Three or Four Signals Are Required
At least four satellites are on the horizon at all times, sufficient for the GPS receiver to compute the current latitude, longitude and elevation anywhere on earth to within 15 to 70 feet (see latitude). If due to interference, only three signals are present, there is no elevation. If less than three, the current location cannot be computed unless it is built into and tied to the speed of the vehicle (see in-dash navigation).

The Satellite System
In six different orbits approximately 12,500 miles above the earth, the system's 24 medium-earth orbit (MEO) satellites circle the earth every 12 hours. They constantly transmit their current time based on atomic clocks and current location on two frequencies in the L-band (L1: 1575.2 MHz; L2: 1227.6 MHz). Most receivers pick up L1, while more advanced receivers pick up both for greater accuracy by determining and removing ionospheric delays.

A GPS receiver calculates the distance to the satellites by comparing the times the transmitted signals were sent with the times received. By knowing the precise locations of the satellites at any given moment, the GPS receiver computes the current coordinates using trilateration, a method similar to how ship captains navigated for centuries (see triangulation).

First Launched in 1978
In this decades-old system, satellites are periodically replaced. In addition, worldwide government and commercial monitoring networks use earth stations to improve accuracy; for example, enabling farm equipment to plant ultra-precise rows of crops (see GPS augmentation system). See social navigation, vehicle tracking, reality view, GPS augmentation system, mobile positioning, LORAN, MEO, GNSS, Galileo and geocaching.

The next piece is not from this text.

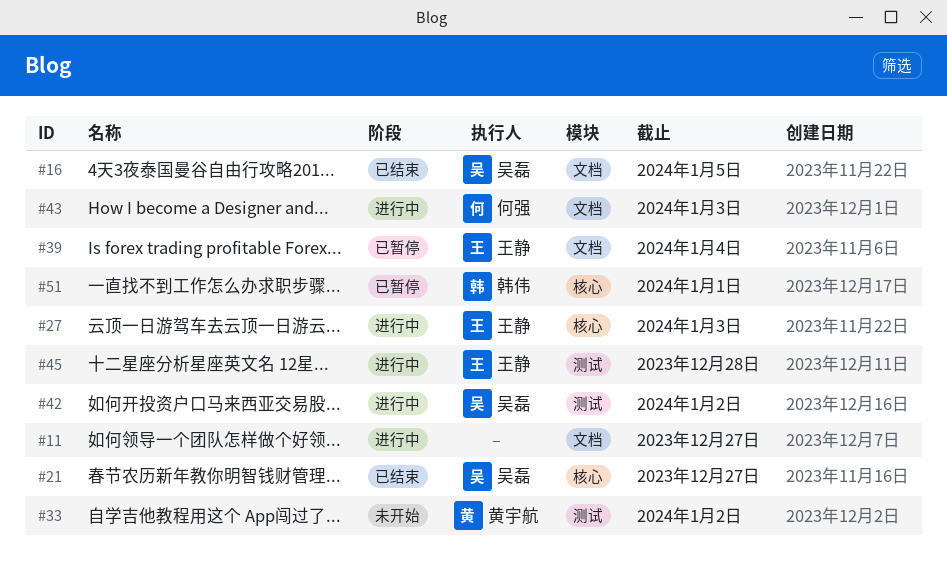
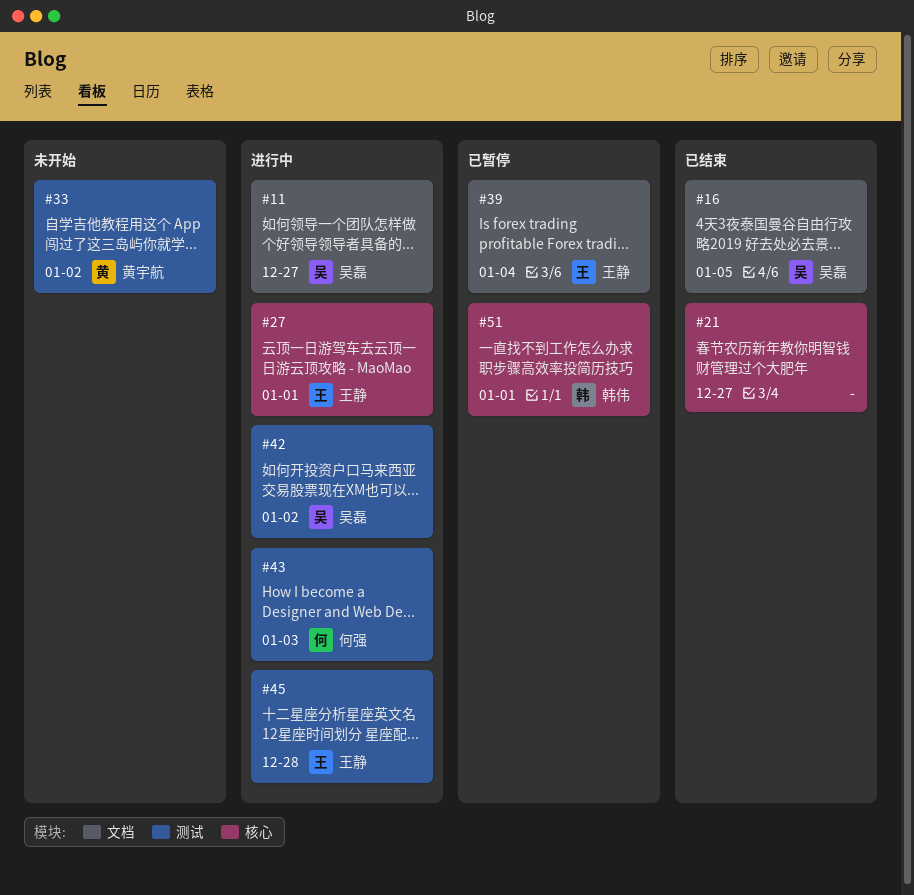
#11, owner: none -> 吴磊
#21, owner: 吴磊 -> none
#27, due: Jan 3 -> Jan 1
#43, label: 文档 -> 测试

An Early Car Navigation System
In 1996, Sony's NVX-F160 was one of the first vehicle systems, and it was able to find the nearest restaurant and hotel. (Image courtesy of Sony Corporation.)






GPS in the Woods
Portable navigation works everywhere. The flat object pointing up is the antenna. See portable GPS.








Navigation App in a Laptop
The Delorme Street Atlas offers extensive details including satellites in range (#15 just lost signal), elevation (Elv), azimuth (Az) and signal-to-noise ratio (dB). NET means: N=navigation satellite, E=ephemeris data available and T=being tracked (yellow object on dashboard is the GPS antenna).






It Doesn't Get Better Than This
Tesla's navigation system is unlike any other. The 17" touchscreen displays more map area than any other nav screen.